We had Myspace then we had Facebook, those were the innocent days of Tumblr, of the blog. People posted things that make us shudder looking back on them. Then came Twitter, SnapChat, Tik Tok (I know, I know, not in that order…). Once upon a time you would blog or post and more or less whatever you created stayed put on the platform where it was originally shared. Facebook albums would live only on Facebook and tweets would stay on twitter.


Probably because of the amount of platforms and the increasing amount time we’ve all begun to spend online, cross pollination of content started crop up. A tweet becomes an IG post set against a colorful 1:1 background and a Tik Tok is reposted on FB and mixed into a YouTube Compilation which is shared in a subreddit group. Hell, Tik Toks are re-creating

memorable Vine moments (RIP Vine) like this one right here.


Reddit continues to be somewhat of an outlier, yet you’ll see trends and memes emerging onto other social media networks, having originated deep within the super specific subreddit universe.

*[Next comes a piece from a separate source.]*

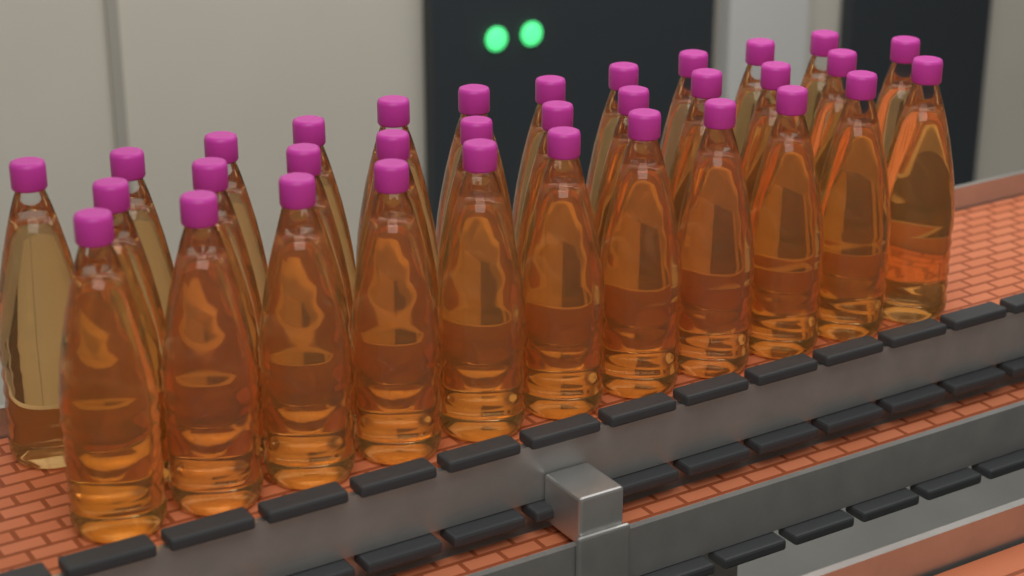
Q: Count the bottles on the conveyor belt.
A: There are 33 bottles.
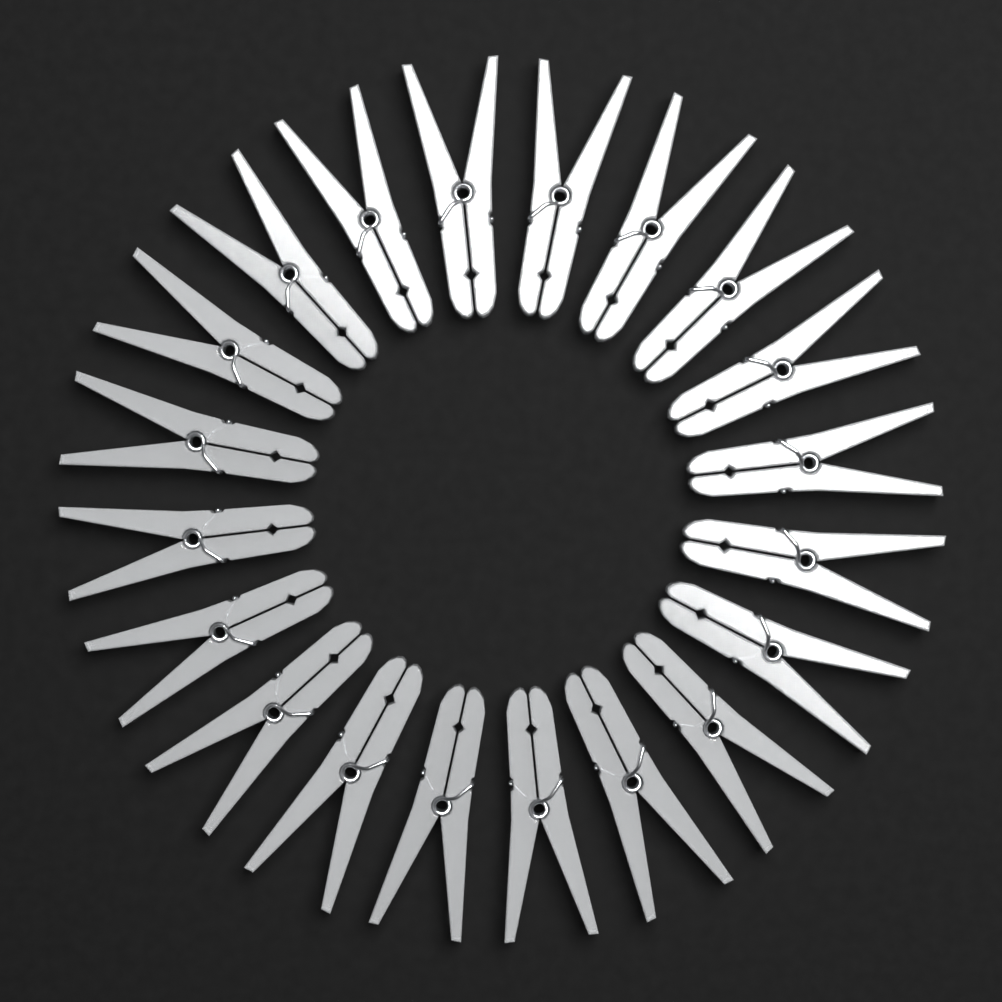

Here’s the point, everything is enmeshed and it’s not really important to dissect Facebook/Twitter/Snap/TikTok individually, but rather it’s interesting to see how what we create and post tends to migrate across the social scape either gaining ground (becoming more visible) or losing steam.


It’s interesting to see how what we create and post tends to migrate across the social scape

To that end, in advertising we think a lot about what is the right platform for the campaign or the audience. It’s not a one single answer though and case closed. Instead, what platforms we use and what fits best for the type of content we’re creating or distributing really comes down to a cocktail like preparation (a little bit of Instagram followed by a splash of Twitter topped with a blue cheese stuffed olive aka Tik Tok activation).


You’ll have a more effective campaign/integration if you select the right space for your engagement, however you’ll go much further by understanding that natural behavior means interacting with multiple forms of social media, the more you can build a cohesive experience with these interconnected platforms, the better off you are.


The average internet user in the U.S. has 7 social media accounts (GlobalWebIndex, Q3, 2019) so we know the conversation is more intertwined than a two lane highway type of situation. You may find out about an Indie jewelry designer from IG and you might look at their collection on Insta or even purchase right then and there (they hope so!). But you could also interact with their customer service bot/person via FB messenger after seeing that IG ad to make sure you get the right size, that is if they don’t respond to your DM. The “customer journey” will bend and shift depending on the item/service/product but you catch my drift.


I started off this analogy with islands vs. a web. The internet is a messy yet beautiful place and while none of us can ever profess to completely understand it, we can stand and pick apart how we behave as opposed to placing everything in a petri dish, acting like that’s the normal way to study social behavior.


I think the most interesting conversations we can have isn’t around how many people are using platform X and what is the most popular, instead, it’s about how each interaction complements and builds on the next one. If you don’t like spiders and thinking of a web (too literal for you digital people?) go with your beloved “ecosystem” buzzword but lord help me, I promised I wouldn’t use that phrase and I've managed to do without so far ;).